_Data listing:_
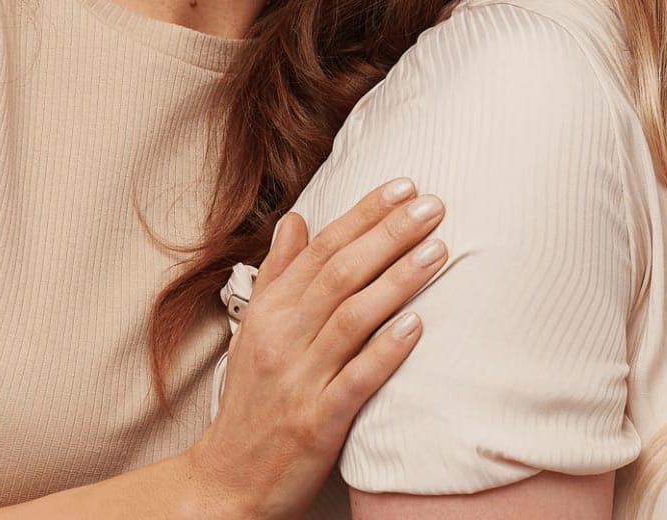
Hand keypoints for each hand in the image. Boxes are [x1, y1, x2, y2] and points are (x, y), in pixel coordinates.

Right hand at [185, 179, 447, 519]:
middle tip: (434, 205)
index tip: (404, 186)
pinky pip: (356, 379)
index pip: (321, 250)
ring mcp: (299, 380)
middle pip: (340, 274)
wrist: (227, 480)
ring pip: (351, 318)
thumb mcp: (255, 331)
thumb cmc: (252, 400)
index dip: (364, 215)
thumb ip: (279, 275)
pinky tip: (418, 325)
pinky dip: (386, 350)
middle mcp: (282, 339)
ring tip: (438, 250)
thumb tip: (295, 219)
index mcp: (270, 312)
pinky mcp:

_Problem to work on:_ Lines from the one containing "thumb mcp: (255, 331)" through the final line of the material should be set down exactly, and no other lines.

_Answer section:_
thumb mcp: (255, 331)
thumb cmc: (252, 400)
index dip: (364, 215)
thumb ip: (279, 275)
pinky tip: (418, 325)
pinky dip: (386, 350)
middle mcp: (282, 339)
ring tip: (438, 250)
thumb tip: (295, 219)
index mcp: (270, 312)
pinky mcp:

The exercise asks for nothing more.